Filings also show two sitting local lawmakers have agreed to pay fines for inadequate campaign finance reporting.
The Fair Political Practices Commission is scheduled to take up the staff-recommended settlements of all three cases next Thursday.
In the first matter, 2010 failed Bakersfield City Council hopeful Martin Bertram faces a $6,000 fine for using campaign money to defend himself against criminal charges of accessing the computer of then-Republican state Assembly candidate Ken Mettler and distributing what he found, including to The Californian.
He found emails indicating Mettler had recruited Shannon Holloway to run in the same 2010 32nd Assembly District GOP primary he was running in to create name confusion that would damage his main rival, Shannon Grove. Grove ultimately won the primary and general election.
Bertram told The Californian in October 2010 that he did what he did because voters had a right to know what Mettler was up to.
In September 2011, Bertram pleaded no contest in Kern County Superior Court to a misdemeanor charge of delaying an investigation and an infraction charge of unauthorized access to a computer.
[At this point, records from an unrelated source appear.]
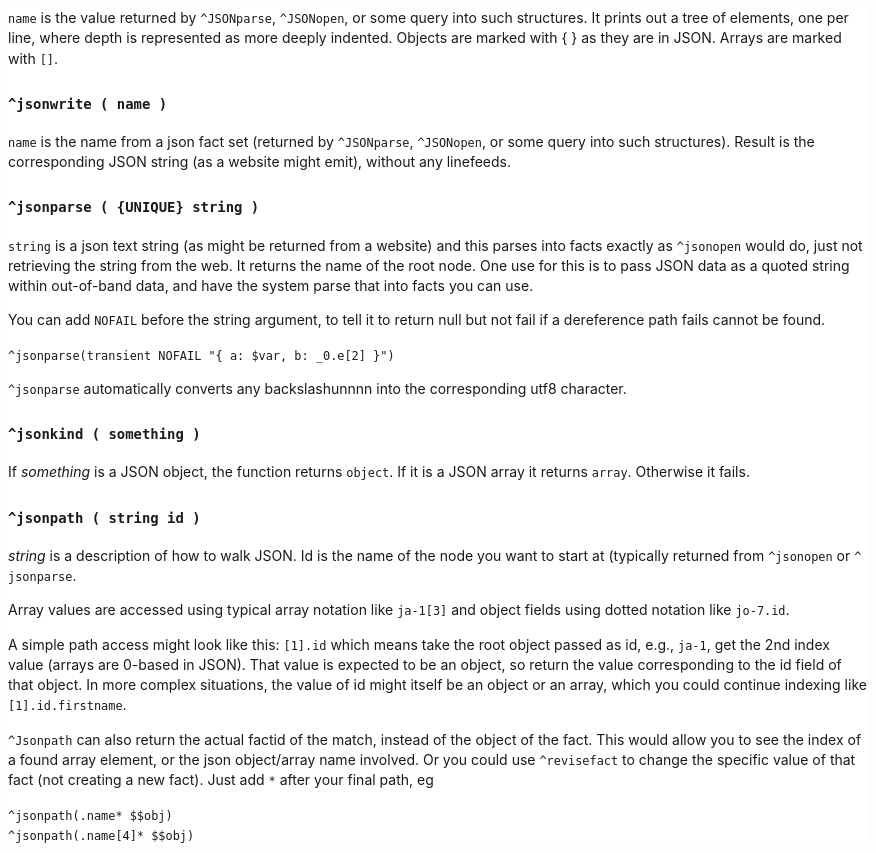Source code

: `name` is the value returned by `^JSONparse`, `^JSONopen`, or some query into such structures. 
It prints out a tree of elements, one per line, where depth is represented as more deeply indented. 
Objects are marked with { } as they are in JSON. Arrays are marked with `[]`.


### `^jsonwrite ( name )`

`name` is the name from a json fact set (returned by `^JSONparse`, `^JSONopen`, or some query into such structures). 
Result is the corresponding JSON string (as a website might emit), without any linefeeds.


### `^jsonparse ( {UNIQUE} string )`

`string` is a json text string (as might be returned from a website) and this parses into facts exactly as `^jsonopen` would do, 
just not retrieving the string from the web. It returns the name of the root node. 
One use for this is to pass JSON data as a quoted string within out-of-band data, 
and have the system parse that into facts you can use.

You can add `NOFAIL` before the string argument, to tell it to return null but not fail if a
dereference path fails cannot be found.

    ^jsonparse(transient NOFAIL "{ a: $var, b: _0.e[2] }")

`^jsonparse` automatically converts any backslashunnnn into the corresponding utf8 character.

### `^jsonkind ( something )`

If _something_ is a JSON object, the function returns `object`. If it is a JSON array it returns
`array`. Otherwise it fails.


### `^jsonpath ( string id )`

_string_ is a description of how to walk JSON. Id is the name of the node you want to start at 
(typically returned from `^jsonopen` or `^jsonparse`. 

Array values are accessed using typical array notation like `ja-1[3]` 
and object fields using dotted notation like `jo-7.id`. 

A simple path access might look like this: `[1].id` which means take the root object passed as id, e.g., `ja-1`, 
get the 2nd index value (arrays are 0-based in JSON). 
That value is expected to be an object, so return the value corresponding to the id field of that object. 
In more complex situations, the value of id might itself be an object or an array, 
which you could continue indexing like `[1].id.firstname`.

`^Jsonpath` can also return the actual factid of the match, instead of the object of the fact.
This would allow you to see the index of a found array element, or the json object/array name involved. 
Or you could use `^revisefact` to change the specific value of that fact (not creating a new fact). 
Just add `*` after your final path, eg

    ^jsonpath(.name* $$obj)
    ^jsonpath(.name[4]* $$obj)
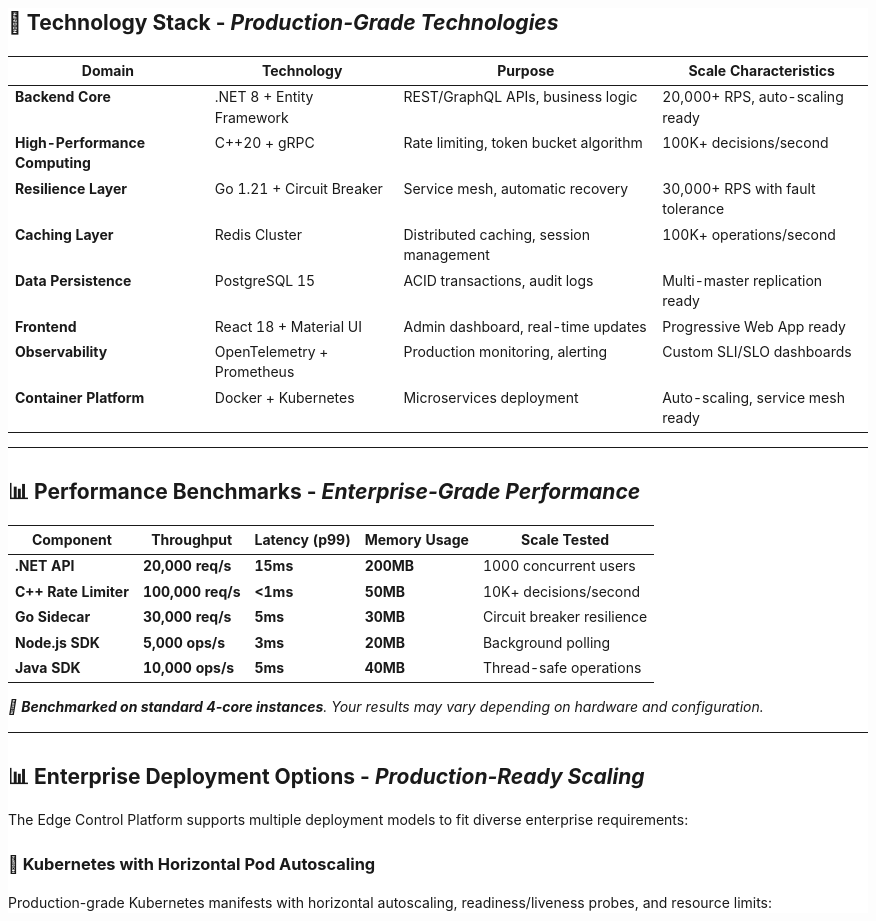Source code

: 
## 🔧 **Technology Stack** - *Production-Grade Technologies*

| **Domain** | **Technology** | **Purpose** | **Scale Characteristics** |
|------------|---------------|------------|---------------------------|
| **Backend Core** | .NET 8 + Entity Framework | REST/GraphQL APIs, business logic | 20,000+ RPS, auto-scaling ready |
| **High-Performance Computing** | C++20 + gRPC | Rate limiting, token bucket algorithm | 100K+ decisions/second |
| **Resilience Layer** | Go 1.21 + Circuit Breaker | Service mesh, automatic recovery | 30,000+ RPS with fault tolerance |
| **Caching Layer** | Redis Cluster | Distributed caching, session management | 100K+ operations/second |
| **Data Persistence** | PostgreSQL 15 | ACID transactions, audit logs | Multi-master replication ready |
| **Frontend** | React 18 + Material UI | Admin dashboard, real-time updates | Progressive Web App ready |
| **Observability** | OpenTelemetry + Prometheus | Production monitoring, alerting | Custom SLI/SLO dashboards |
| **Container Platform** | Docker + Kubernetes | Microservices deployment | Auto-scaling, service mesh ready |

---

## 📊 **Performance Benchmarks** - *Enterprise-Grade Performance*

| **Component** | **Throughput** | **Latency (p99)** | **Memory Usage** | **Scale Tested** |
|---------------|----------------|-------------------|------------------|------------------|
| **.NET API** | **20,000 req/s** | **15ms** | **200MB** | 1000 concurrent users |
| **C++ Rate Limiter** | **100,000 req/s** | **<1ms** | **50MB** | 10K+ decisions/second |
| **Go Sidecar** | **30,000 req/s** | **5ms** | **30MB** | Circuit breaker resilience |
| **Node.js SDK** | **5,000 ops/s** | **3ms** | **20MB** | Background polling |
| **Java SDK** | **10,000 ops/s** | **5ms** | **40MB** | Thread-safe operations |

_🔬 **Benchmarked on standard 4-core instances**. Your results may vary depending on hardware and configuration._

---

## 📊 **Enterprise Deployment Options** - *Production-Ready Scaling*

The Edge Control Platform supports multiple deployment models to fit diverse enterprise requirements:

### 🚢 **Kubernetes with Horizontal Pod Autoscaling**

Production-grade Kubernetes manifests with horizontal autoscaling, readiness/liveness probes, and resource limits:
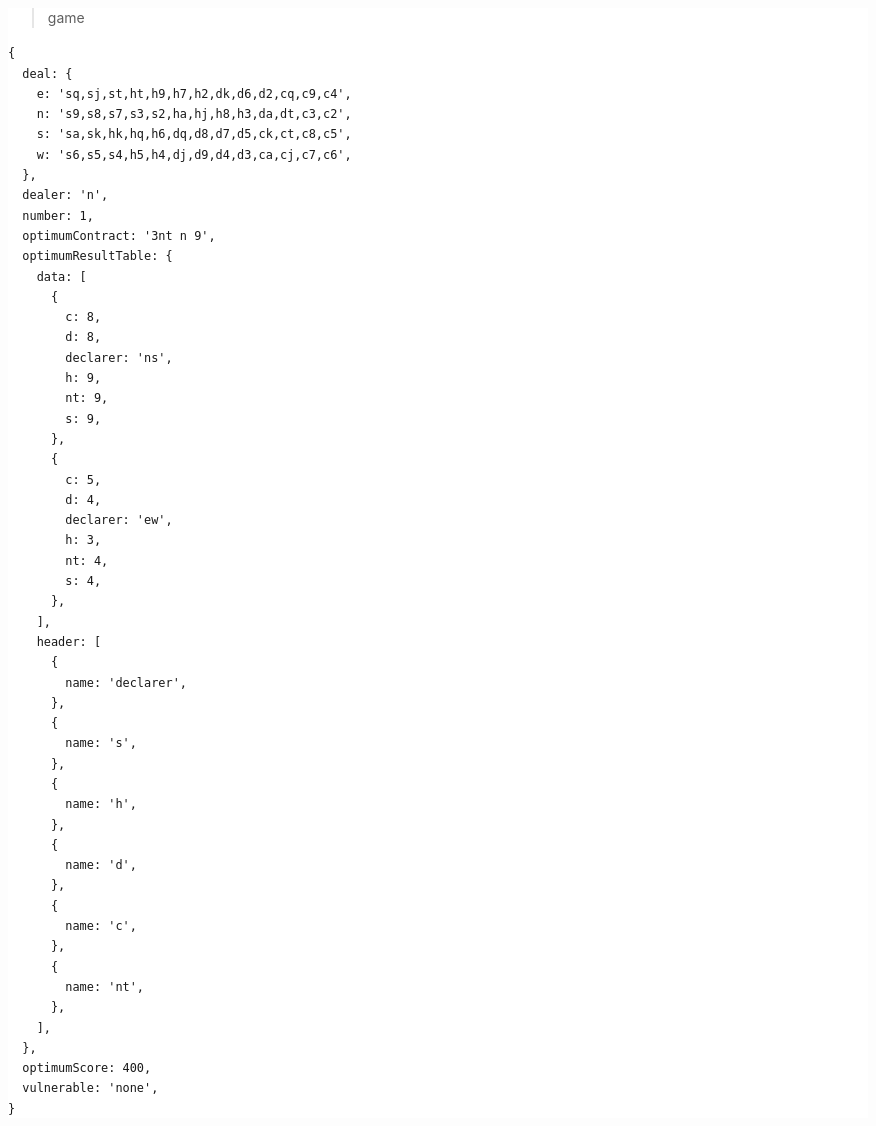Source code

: > game

    {
      deal: {
        e: 'sq,sj,st,ht,h9,h7,h2,dk,d6,d2,cq,c9,c4',
        n: 's9,s8,s7,s3,s2,ha,hj,h8,h3,da,dt,c3,c2',
        s: 'sa,sk,hk,hq,h6,dq,d8,d7,d5,ck,ct,c8,c5',
        w: 's6,s5,s4,h5,h4,dj,d9,d4,d3,ca,cj,c7,c6',
      },
      dealer: 'n',
      number: 1,
      optimumContract: '3nt n 9',
      optimumResultTable: {
        data: [
          {
            c: 8,
            d: 8,
            declarer: 'ns',
            h: 9,
            nt: 9,
            s: 9,
          },
          {
            c: 5,
            d: 4,
            declarer: 'ew',
            h: 3,
            nt: 4,
            s: 4,
          },
        ],
        header: [
          {
            name: 'declarer',
          },
          {
            name: 's',
          },
          {
            name: 'h',
          },
          {
            name: 'd',
          },
          {
            name: 'c',
          },
          {
            name: 'nt',
          },
        ],
      },
      optimumScore: 400,
      vulnerable: 'none',
    }
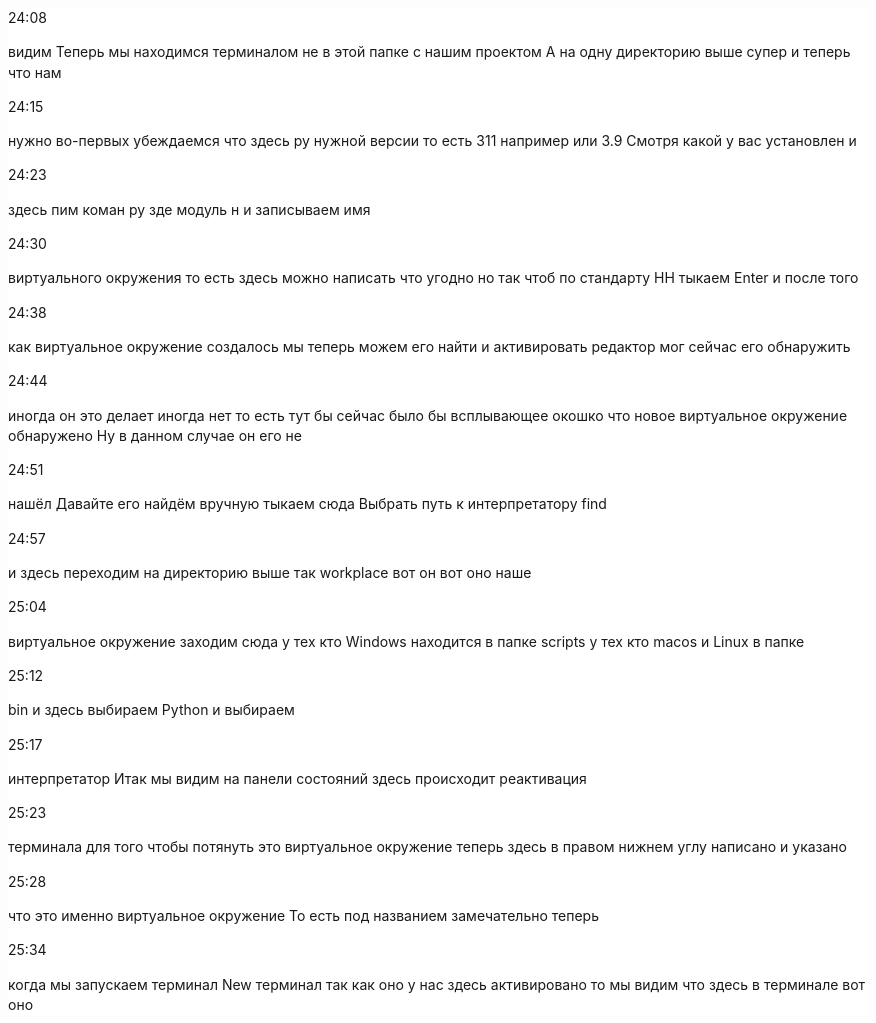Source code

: 24:08

видим Теперь мы находимся терминалом не в этой папке с нашим проектом А на одну директорию выше супер и теперь что нам

24:15

нужно во-первых убеждаемся что здесь py нужной версии то есть 311 например или 3.9 Смотря какой у вас установлен и

24:23

здесь пим коман py зде модуль н и записываем имя

24:30

виртуального окружения то есть здесь можно написать что угодно но так чтоб по стандарту НН тыкаем Enter и после того

24:38

как виртуальное окружение создалось мы теперь можем его найти и активировать редактор мог сейчас его обнаружить

24:44

иногда он это делает иногда нет то есть тут бы сейчас было бы всплывающее окошко что новое виртуальное окружение обнаружено Ну в данном случае он его не

24:51

нашёл Давайте его найдём вручную тыкаем сюда Выбрать путь к интерпретатору find

24:57

и здесь переходим на директорию выше так workplace вот он вот оно наше

25:04

виртуальное окружение заходим сюда у тех кто Windows находится в папке scripts у тех кто macos и Linux в папке

25:12

bin и здесь выбираем Python и выбираем

25:17

интерпретатор Итак мы видим на панели состояний здесь происходит реактивация

25:23

терминала для того чтобы потянуть это виртуальное окружение теперь здесь в правом нижнем углу написано и указано

25:28

что это именно виртуальное окружение То есть под названием замечательно теперь

25:34

когда мы запускаем терминал New терминал так как оно у нас здесь активировано то мы видим что здесь в терминале вот оно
A misdemeanor charge of illegally taking campaign information was dismissed.
Bertram racked up legal fees, some of which were covered or advanced by Bertram campaign consulting firm Western Pacific Research, which still have not been repaid, according to the stipulation between Bertram and the FPPC. It says Bertram paid some of the legal fees directly from his campaign funds.
On or about Jan. 27 and May 9 of 2011, the FPPC says, Bertram spent campaign funds totaling $1,500 and $2,500, respectively, on the fees.
"Personal use of campaign funds is a serious violation of the Act because the prohibition against such personal use is the only thing separating campaign contributions from bribery," the FPPC agreement says.
The two violations carried a maximum penalty of $5,000 each. The FPPC says it cut Bertram a break in part because he agreed to an early settlement with the agency.
Campaign finance reports filed with the city of Bakersfield show that as of July 1 of this year, Bertram's 2010 council campaign still owed Western Pacific Research $58,354.
Bertram did not return a phone message left at his work Friday afternoon. Mettler said in a statement: "Candidates and professional consultants who consistently violate the law and the expectation of transparency in our political process deserve to have severe penalties imposed upon them."
Grove and Kern County Supervisor Zack Scrivner are facing FPPC fines, too.
Filings show Scrivner and his 2010 campaign treasurer Shawn Kelly have agreed to pay $4,750 for two violations: failing to report information about payments to subvendors totaling about $297,182 in original campaign statements filed between July 1, 2009, and Oct. 16, 2010; and failing to report accrued expenses totaling approximately $99,685 in statements filed for the period of Jan. 1-Sept. 30 of 2010.
Grove and campaign treasurer Karen Cain have agreed to pay $2,250 for failing to timely report subvendor information for payments totaling about $229,374 during the 2010 primary, FPPC documents say.
Grove said Friday she had reported paying a media group to buy advertising time for her but didn't specify which media outlets ultimately were paid. She said she now understands the rules better and filed amended reports.